Provided passage
********

Among the few artists who take the unclothed figure into a narrative, conceptual or humorous realm is John O’Reilly, who poses his pasty white, nude self as a photographer in re-creations of famous Neo-classical paintings. He’s Ingres with a camera as he faces “La Baigneuse de Valpincon” on a bed. Then he becomes David “Shooting Marat” in a sober send-up of “The Death of Marat.” O’Reilly cleverly casts the photographer as a late arrival on the scene of art history, an owlish voyeur and a stage director who can infuse old chestnuts with fresh meaning.

The still lifes, called “Object and Form,” compose the coolest segment of the show, but they can be as damp and erotic as Chris Enos’ close-ups of flowers or as disturbing as Rosamund Purcell’s photographs of monkey skins whose faces stare out like specters of bestiality. Olivia Parker, an artist who deserves more exposure in Southern California than she has been given, shows still lifes of bright fruit on dark backgrounds that have the brooding presence of Old Master paintings.

********

What to work on
a) From the review of the photography show, list every person named with both a first and a last name.
b) Quote the review of the photography show from "The still lifes, called" to "Old Master paintings.".
c) Extend the review of the photography show beyond its final sentence.
The rows that come next are from a separate source.

********

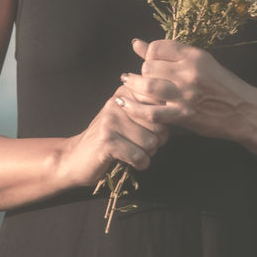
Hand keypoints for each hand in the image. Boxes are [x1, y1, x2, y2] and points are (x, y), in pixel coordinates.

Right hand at [53, 86, 168, 189]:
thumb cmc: (110, 139)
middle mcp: (117, 103)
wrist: (75, 158)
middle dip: (157, 140)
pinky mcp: (107, 141)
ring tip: (133, 152)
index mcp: (125, 92)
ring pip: (151, 143)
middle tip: (142, 145)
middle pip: (160, 124)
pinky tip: (130, 162)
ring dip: (147, 154)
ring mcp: (111, 121)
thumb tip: (181, 110)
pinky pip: (139, 156)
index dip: (162, 123)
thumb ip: (149, 109)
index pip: (160, 104)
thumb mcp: (127, 117)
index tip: (150, 130)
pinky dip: (139, 164)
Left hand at [118, 38, 256, 149]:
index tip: (150, 60)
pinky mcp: (183, 116)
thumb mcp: (201, 62)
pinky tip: (124, 104)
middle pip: (149, 67)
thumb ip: (170, 54)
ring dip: (133, 85)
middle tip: (140, 75)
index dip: (149, 53)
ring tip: (127, 83)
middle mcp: (189, 73)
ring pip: (147, 86)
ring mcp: (186, 95)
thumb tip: (136, 43)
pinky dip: (135, 108)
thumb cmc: (223, 85)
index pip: (158, 47)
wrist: (245, 112)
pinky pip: (151, 112)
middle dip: (142, 71)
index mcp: (195, 56)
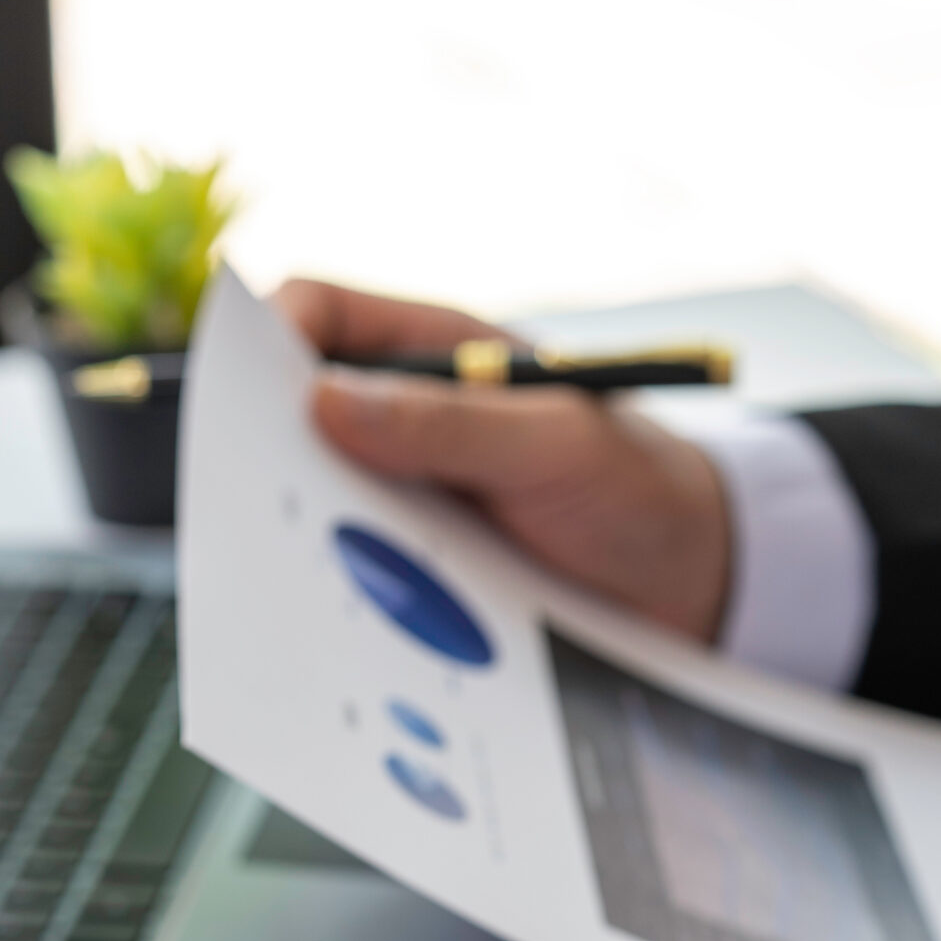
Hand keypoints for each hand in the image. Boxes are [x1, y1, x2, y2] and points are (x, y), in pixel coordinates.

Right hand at [271, 278, 732, 639]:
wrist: (696, 587)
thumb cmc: (639, 486)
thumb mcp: (557, 444)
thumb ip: (451, 424)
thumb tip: (327, 406)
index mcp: (436, 351)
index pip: (318, 316)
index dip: (268, 341)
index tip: (244, 398)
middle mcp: (408, 420)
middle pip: (297, 417)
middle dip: (267, 456)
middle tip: (256, 506)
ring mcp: (408, 497)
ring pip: (317, 506)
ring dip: (307, 539)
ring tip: (301, 577)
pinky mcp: (418, 570)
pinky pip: (357, 574)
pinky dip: (345, 596)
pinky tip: (346, 624)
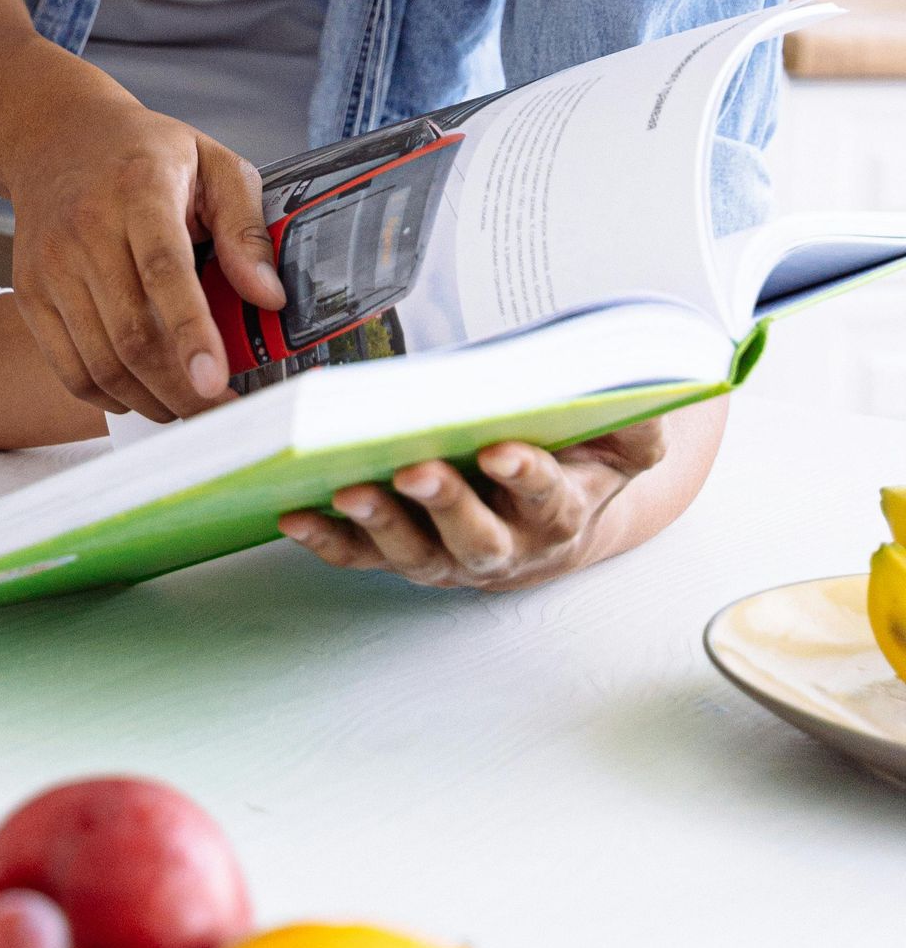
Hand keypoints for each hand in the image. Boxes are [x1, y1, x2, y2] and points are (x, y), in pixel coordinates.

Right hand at [7, 81, 281, 423]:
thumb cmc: (146, 153)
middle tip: (222, 412)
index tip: (216, 382)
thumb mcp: (213, 163)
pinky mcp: (30, 292)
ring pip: (101, 362)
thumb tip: (269, 297)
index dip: (191, 331)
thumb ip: (246, 226)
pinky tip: (143, 393)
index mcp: (139, 189)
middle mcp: (86, 227)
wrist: (55, 135)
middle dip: (182, 390)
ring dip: (151, 401)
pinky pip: (69, 368)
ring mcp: (51, 264)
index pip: (164, 269)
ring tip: (189, 407)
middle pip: (132, 333)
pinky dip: (109, 397)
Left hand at [278, 420, 669, 590]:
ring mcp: (451, 557)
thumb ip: (640, 420)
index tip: (502, 448)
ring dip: (381, 526)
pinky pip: (363, 557)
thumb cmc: (580, 461)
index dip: (527, 475)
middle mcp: (507, 546)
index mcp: (561, 511)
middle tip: (415, 470)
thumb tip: (652, 390)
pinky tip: (296, 516)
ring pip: (416, 553)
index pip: (548, 496)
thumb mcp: (626, 442)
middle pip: (478, 538)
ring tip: (348, 492)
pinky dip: (329, 542)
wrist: (553, 518)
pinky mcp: (405, 556)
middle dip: (447, 506)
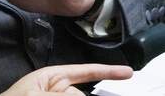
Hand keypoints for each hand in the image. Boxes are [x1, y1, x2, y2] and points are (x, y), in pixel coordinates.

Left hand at [0, 63, 132, 94]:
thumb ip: (60, 95)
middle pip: (82, 95)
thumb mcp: (35, 95)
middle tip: (69, 92)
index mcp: (52, 77)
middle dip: (83, 95)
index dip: (107, 71)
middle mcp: (58, 89)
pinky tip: (89, 93)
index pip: (84, 70)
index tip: (129, 72)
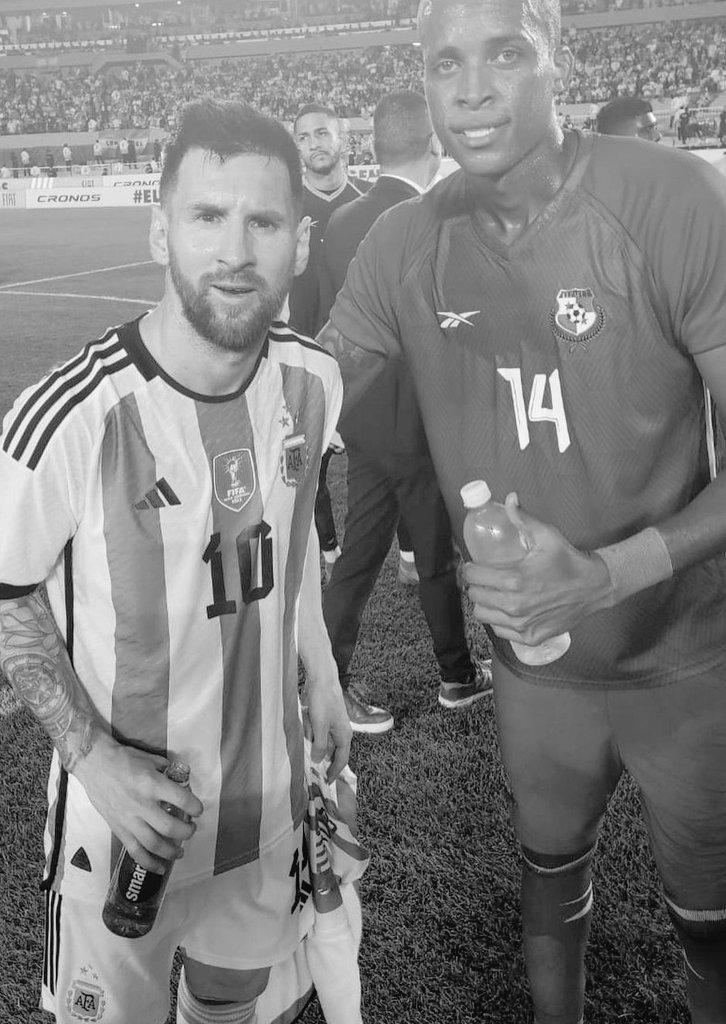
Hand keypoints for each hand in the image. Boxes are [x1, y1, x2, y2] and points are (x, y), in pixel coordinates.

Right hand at [73, 733, 203, 871]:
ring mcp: (129, 820)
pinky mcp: (118, 829)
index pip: (182, 800)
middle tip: (191, 829)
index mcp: (152, 784)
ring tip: (180, 852)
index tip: (198, 810)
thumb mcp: (151, 759)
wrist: (94, 764)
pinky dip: (149, 863)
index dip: (195, 807)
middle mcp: (142, 805)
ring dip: (171, 852)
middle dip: (186, 832)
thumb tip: (181, 783)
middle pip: (170, 827)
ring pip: (154, 844)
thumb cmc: (124, 759)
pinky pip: (135, 851)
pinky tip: (160, 868)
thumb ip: (167, 772)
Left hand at [304, 674, 351, 783]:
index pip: (341, 759)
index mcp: (344, 735)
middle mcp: (341, 731)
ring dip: (313, 740)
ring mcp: (333, 724)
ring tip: (305, 736)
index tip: (326, 782)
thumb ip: (320, 745)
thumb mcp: (320, 726)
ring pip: (322, 740)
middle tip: (310, 769)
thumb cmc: (323, 702)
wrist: (322, 679)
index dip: (334, 772)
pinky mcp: (325, 717)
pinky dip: (310, 731)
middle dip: (321, 757)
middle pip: (332, 751)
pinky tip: (304, 725)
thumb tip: (319, 761)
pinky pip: (317, 730)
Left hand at [463, 493, 612, 646]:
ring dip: (485, 604)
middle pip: (475, 596)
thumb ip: (523, 518)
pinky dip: (500, 621)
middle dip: (476, 585)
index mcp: (514, 580)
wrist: (594, 587)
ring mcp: (522, 624)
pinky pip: (500, 631)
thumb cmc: (568, 560)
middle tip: (485, 578)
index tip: (475, 565)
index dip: (471, 568)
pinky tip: (509, 609)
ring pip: (483, 616)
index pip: (473, 576)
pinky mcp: (530, 637)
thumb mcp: (547, 535)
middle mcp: (514, 606)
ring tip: (494, 594)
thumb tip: (509, 497)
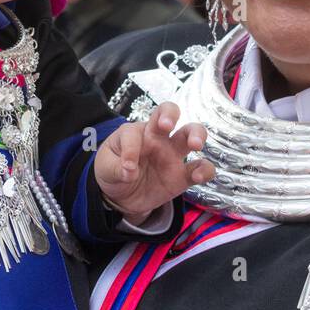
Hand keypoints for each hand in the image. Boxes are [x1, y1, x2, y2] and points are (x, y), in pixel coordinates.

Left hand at [94, 102, 214, 225]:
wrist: (122, 197)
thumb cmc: (113, 171)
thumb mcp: (105, 169)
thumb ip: (116, 168)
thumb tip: (129, 171)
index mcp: (135, 132)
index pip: (134, 132)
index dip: (130, 149)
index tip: (126, 168)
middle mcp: (157, 137)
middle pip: (169, 111)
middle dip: (169, 114)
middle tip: (167, 125)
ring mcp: (172, 154)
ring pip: (191, 132)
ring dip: (196, 134)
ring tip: (194, 145)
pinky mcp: (183, 175)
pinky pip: (200, 167)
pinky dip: (204, 170)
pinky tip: (198, 177)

********

Answer list
a) John O’Reilly, Chris Enos, Rosamund Purcell, Olivia Parker

b)
The still lifes, called “Object and Form,” compose the coolest segment of the show, but they can be as damp and erotic as Chris Enos’ close-ups of flowers or as disturbing as Rosamund Purcell’s photographs of monkey skins whose faces stare out like specters of bestiality. Olivia Parker, an artist who deserves more exposure in Southern California than she has been given, shows still lifes of bright fruit on dark backgrounds that have the brooding presence of Old Master paintings.

c)
The exhibition is not the last word on Polaroids. It certainly could be reworked, expanded and variously presented, say, to illustrate a historical progression, analyze artistic attitudes or compare ways of working. There’s much curatorial work left to do with a medium that is known for producing quick, little unique images but often records laboriously constructed tableaux and--in some Polaroid films--has usable negatives that can print multiple enlargements.

But those are future projects, and “Legacy of Light” can be credited with doing some of the groundwork. In the present show, the message is that Polaroids occupy a much larger and more substantial place in photography than we might have imagined. That probably means that artists’ ingenuity is more elastic than any technological wonder.